Idrissa Seck, 52. Rewmi party (meaning ‘the country’).  Currently mayor of Thies, Senegal’s second city, Seck was once touted as a likely groomed successor to Wade. He was formerly PM under Wade until 2005 but soon fell out with the president and was imprisoned by Wade for almost six months without trial on graft and state security charges. Seck contested polls in 2007 and came second. Has pledged to privatise the energy sector in order to make its operation more efficient, given that Senegal suffers from frequent power outages.
Ousmane Tanor Dieng, 65.  Socialist Party  Ex campaign manager for Senegal’s former leader Diouf. He ran in 2007 polls and lost the vote to Wade, only managing to garner 13.5% of the vote.

 

A Time for Change?

The full provisional results from Sunday’s vote have not yet been made available but at the time of writing, what appears to be clear is that no candidate has obtained the required 50% of the vote to avoid a second round run-off. In a statement read out by Wade yesterday (Monday), the incumbent leader said that he had garnered 32.17% of the vote with only half the ballots counted. While acknowledging that he had not garnered enough to prevent a run-off, he suggested that he also did not rule out the possibility of winning in the first round: “To all of my supporters, my allies, my sympathisers, I ask that you remain mobilised because at this very hour, the trend from votes counted in 282 out of 551 districts – or half the vote – give me the lead with 32.17% to 25.24% for my nearest opponent…so everything is still possible – victory, or a runoff.”

In spite of Wade’s seeming bravado in front of the cameras, the results thus far will be a bitter pill to swallow for a leader who predicted he would obtain a “crushing majority”. After casting his vote in his home precinct in a Dakar suburb he was greeted with jeers, to the extent that he was hurriedly ushered into a car without even being able to give an address to expectant journalists present.

For opposition figures, there is no question that the vote will go to a second round.

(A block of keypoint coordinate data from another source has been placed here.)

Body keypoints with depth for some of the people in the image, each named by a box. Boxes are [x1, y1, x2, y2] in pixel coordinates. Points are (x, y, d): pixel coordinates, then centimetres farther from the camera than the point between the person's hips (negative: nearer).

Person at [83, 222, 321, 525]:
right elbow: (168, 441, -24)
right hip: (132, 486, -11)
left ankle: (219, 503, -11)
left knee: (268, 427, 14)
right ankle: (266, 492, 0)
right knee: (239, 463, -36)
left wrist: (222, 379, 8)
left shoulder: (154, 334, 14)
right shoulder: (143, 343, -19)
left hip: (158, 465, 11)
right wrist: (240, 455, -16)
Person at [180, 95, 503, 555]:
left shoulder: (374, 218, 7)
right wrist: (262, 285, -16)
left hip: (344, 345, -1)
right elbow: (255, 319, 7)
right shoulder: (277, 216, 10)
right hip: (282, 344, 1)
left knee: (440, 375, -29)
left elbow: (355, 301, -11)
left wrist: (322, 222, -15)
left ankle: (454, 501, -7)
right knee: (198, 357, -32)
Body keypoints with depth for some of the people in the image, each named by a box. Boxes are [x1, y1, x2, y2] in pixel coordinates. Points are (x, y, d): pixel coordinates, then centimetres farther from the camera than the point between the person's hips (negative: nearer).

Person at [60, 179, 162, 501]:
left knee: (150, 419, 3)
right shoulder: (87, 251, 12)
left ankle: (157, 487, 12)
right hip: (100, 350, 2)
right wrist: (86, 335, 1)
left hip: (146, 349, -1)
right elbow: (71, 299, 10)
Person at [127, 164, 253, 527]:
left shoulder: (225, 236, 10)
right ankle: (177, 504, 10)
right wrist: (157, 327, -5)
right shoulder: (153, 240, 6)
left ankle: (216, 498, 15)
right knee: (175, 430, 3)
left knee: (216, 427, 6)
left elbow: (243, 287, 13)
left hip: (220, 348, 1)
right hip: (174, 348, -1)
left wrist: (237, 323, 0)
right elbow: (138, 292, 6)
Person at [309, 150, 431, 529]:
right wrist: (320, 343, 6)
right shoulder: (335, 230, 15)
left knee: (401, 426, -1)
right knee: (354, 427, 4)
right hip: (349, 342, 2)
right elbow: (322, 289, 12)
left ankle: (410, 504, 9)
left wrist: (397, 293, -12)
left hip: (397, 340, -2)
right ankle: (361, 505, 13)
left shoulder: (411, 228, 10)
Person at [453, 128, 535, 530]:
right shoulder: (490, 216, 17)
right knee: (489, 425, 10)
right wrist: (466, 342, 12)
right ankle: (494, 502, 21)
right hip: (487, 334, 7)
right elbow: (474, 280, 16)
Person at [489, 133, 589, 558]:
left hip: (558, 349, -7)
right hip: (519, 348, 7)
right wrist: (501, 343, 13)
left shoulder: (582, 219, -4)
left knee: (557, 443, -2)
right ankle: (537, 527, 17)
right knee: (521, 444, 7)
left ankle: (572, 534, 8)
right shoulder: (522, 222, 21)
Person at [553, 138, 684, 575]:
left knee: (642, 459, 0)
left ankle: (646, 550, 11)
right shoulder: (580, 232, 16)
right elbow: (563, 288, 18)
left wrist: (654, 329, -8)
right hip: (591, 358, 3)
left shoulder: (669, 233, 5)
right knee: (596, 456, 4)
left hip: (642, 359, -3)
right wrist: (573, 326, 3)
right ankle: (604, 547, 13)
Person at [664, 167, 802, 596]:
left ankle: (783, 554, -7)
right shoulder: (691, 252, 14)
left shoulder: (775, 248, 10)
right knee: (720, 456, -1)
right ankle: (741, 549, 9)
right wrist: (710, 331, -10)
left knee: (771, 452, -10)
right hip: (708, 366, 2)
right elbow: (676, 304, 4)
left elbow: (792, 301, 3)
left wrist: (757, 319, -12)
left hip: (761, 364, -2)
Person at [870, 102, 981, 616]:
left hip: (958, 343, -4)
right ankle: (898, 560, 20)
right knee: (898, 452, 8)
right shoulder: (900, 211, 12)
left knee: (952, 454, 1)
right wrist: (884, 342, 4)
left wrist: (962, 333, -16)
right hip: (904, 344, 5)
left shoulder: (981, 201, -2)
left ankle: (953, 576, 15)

Presidential hopeful and leading opposition figure, Macky Sall, considered that a run-off was ‘inevitable’. This is a situation that Wade arguably had hoped to avoid at all costs, reflected in his appeal to his supporters to vote hard for him in the first round during his campaigns. Wade would have preferred to forestall a second round because of the likely coalescing of opposition supporters around Wade’s main challenger, Macky Sall, which could prove to be an indomitable force against the octogenarian leader. The much-revered Senegalese singer Youssou N’Dour who was  disqualified from contesting at the 11th hour on the grounds of alleged procedural impropriety  has already pledged his support to Sall. Meanwhile opposition hopeful Niasse has said come what may, the objective must be to keep Wade out of power.

Conclusion

Senegal’s pre-election climate was ominous- the frequent protests and election-related violence spoke volumes about the desire for change among the masses. But arguably, the biggest challenge to the status quo had been schisms within the opposition and the seeming absence of a cogent strategy. The long list of opposition candidates could have injected just enough division among the voter population to have afforded Wade victory in the first round. But as things currently stand, a second round vote looks to be the likely outcome. Civil society has at least been dogmatic in its protest against the status quo and particularly through the M23 movement, has systematically challenged Wade’s tightening grip on power. With a first round of voting which has widely been upheld as free and fair and with civil society emboldened even more than before, Senegal’s democracy is clearly in fighting form.